The fourth mistake is overlooking effective dates. The provision is effective for taxable years beginning after December 31, 2025. Advisors should be careful when clients ask about prior-year amended returns or 2025 filings.
How Instead supports educator expense planning
OBBBA Section 70110 gives taxpayers and advisors a concrete reason to review educator roles, instructional activity expenses, and itemized deduction exceptions for 2026. The change is narrow in statutory text but operational in effect, since a classroom-only organizer can screen out a coach or an interscholastic sports administrator who is now expressly included in the definition of eligible educator.
Visit Instead's comprehensive tax platform to organize strategy review across educator clients.

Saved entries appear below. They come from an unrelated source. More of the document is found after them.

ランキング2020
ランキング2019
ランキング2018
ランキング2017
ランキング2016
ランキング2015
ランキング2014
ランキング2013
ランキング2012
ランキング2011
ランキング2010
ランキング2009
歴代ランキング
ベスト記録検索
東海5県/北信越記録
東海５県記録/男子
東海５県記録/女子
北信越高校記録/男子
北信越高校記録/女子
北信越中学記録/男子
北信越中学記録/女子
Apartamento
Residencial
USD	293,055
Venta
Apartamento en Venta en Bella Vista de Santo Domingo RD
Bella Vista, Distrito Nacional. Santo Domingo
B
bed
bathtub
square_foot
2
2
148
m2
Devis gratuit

Instead's intelligent system helps educator-focused tax teams centralize tax documents, including receipts and reimbursement records, coordinate tax research on Section 67(b)(13) and the amended educator expense definition, manage tax workflows for recurring educator engagements, draft tax memos explaining how instructional activity expenses fit the rule, and run tax returns review across educator returns for 2026. Review pricing plans to find the support tier that matches your firm's workflow.

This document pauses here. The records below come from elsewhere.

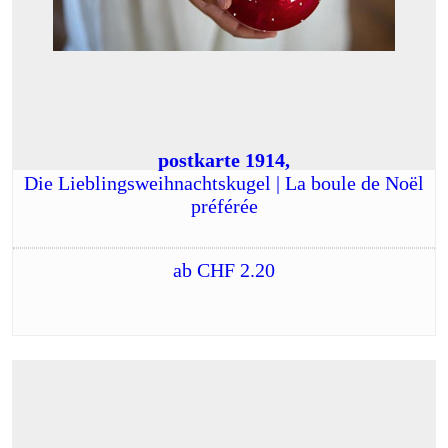
postkarte 1914,
Die Lieblingsweihnachtskugel | La boule de Noël
préférée
ab
CHF
2.20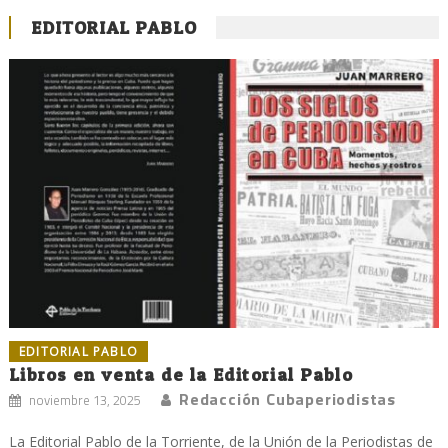
EDITORIAL PABLO
EDITORIAL PABLO
Libros en venta de la Editorial Pablo
Redacción Cubaperiodistas
noviembre 13, 2025
La Editorial Pablo de la Torriente, de la Unión de la Periodistas de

Frequently asked questions
Q: Did OBBBA keep the educator expenses deductible after miscellaneous itemized deductions were terminated?
A: Yes. OBBBA Section 70110 amends Section 67(g), terminating miscellaneous itemized deductions other than educator expenses. It adds Section 67(b)(13) to allow deductions under Section 162 for educator expenses, as defined in the amended rule. The exception is specific to educator expenses and does not revive broad employee business expense deductions.

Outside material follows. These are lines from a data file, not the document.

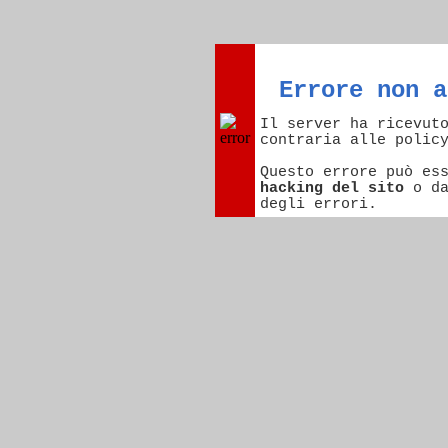
Errore non a
Il server ha ricevut
contraria alle polic
Questo errore può es
hacking del sito
o d
degli errori.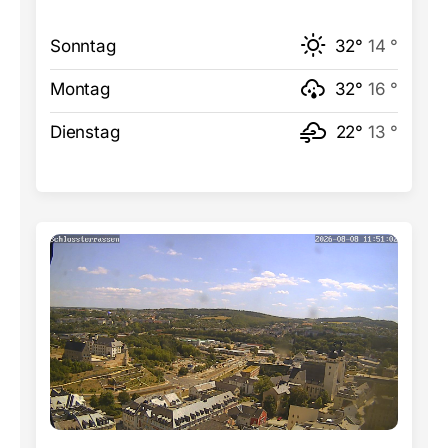
Sonntag
32°
14 °
Montag
32°
16 °
Dienstag
22°
13 °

Q: Are coaches and sports administrators included in the educator expense deduction changes for 2026?
A: Yes. The OBBBA amendment applies Section 62(d)(1)(A) by inserting "interscholastic sports administrator or coach" after "counselor." That makes coaches and interscholastic sports administrators important roles to review for 2026, alongside teachers, instructors, counselors, principals, and aides who were already in the eligible educator group.
Q: Does the OBBBA educator expense rule only apply to classroom supplies?
A: No. The educator expense definition is applied by substituting "as part of instructional activity" for "in the classroom." That does not make every school-related cost deductible. Still, it broadens the qualifying setting beyond a traditional classroom to include gyms, fields, courts, and other instructional spaces where coaching and physical education actually take place.
Q: When does the OBBBA educator expense exception take effect for tax returns?
A: The change is effective for taxable years beginning after December 31, 2025. For most calendar-year individual taxpayers, that points to 2026 returns and later years. Earlier filings remain governed by the law in effect at the time, and advisors should be careful when clients ask about prior-year amended returns for educator expense positions.
Q: Does the OBBBA rule make every coach expense deductible without limit?
A: No. The expense still needs to fit the educator expense framework, connect to instructional activity, and be reviewed against reimbursement and ordinary-and-necessary standards under Section 162. Personal apparel, commuting, optional gear, family costs, and general lifestyle purchases should not be swept in without analysis just because the taxpayer is a coach or administrator.
Q: How should educators keep receipts and records for 2026 educator expenses?
A: Educators should keep receipts with notes showing the role, activity, reimbursement status, and how each item supported instructional activity. A simple folder with date, vendor, amount, item, role, and use notes is easier to defend than a year-end pile of receipts. The taxpayer should also keep records of any employer reimbursement policy used or declined.